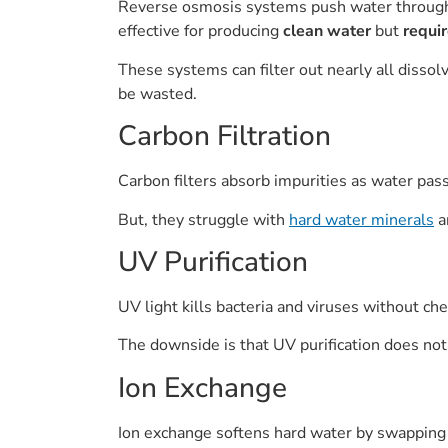
Reverse osmosis systems push water throu
effective for producing
clean water
but
requi
These systems can filter out nearly all dissol
be wasted.
Carbon Filtration
Carbon filters absorb impurities as water pas
But, they struggle with
hard water minerals
a
UV Purification
UV light kills bacteria and viruses without che
The downside is that UV purification does no
Ion Exchange
Ion exchange softens hard water by swapping m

************

▶ [Goal of the exercise]
Across all the records above, count the lines that contain "Carbon" and reply with only the number.

▶ [Response to the exercise]
2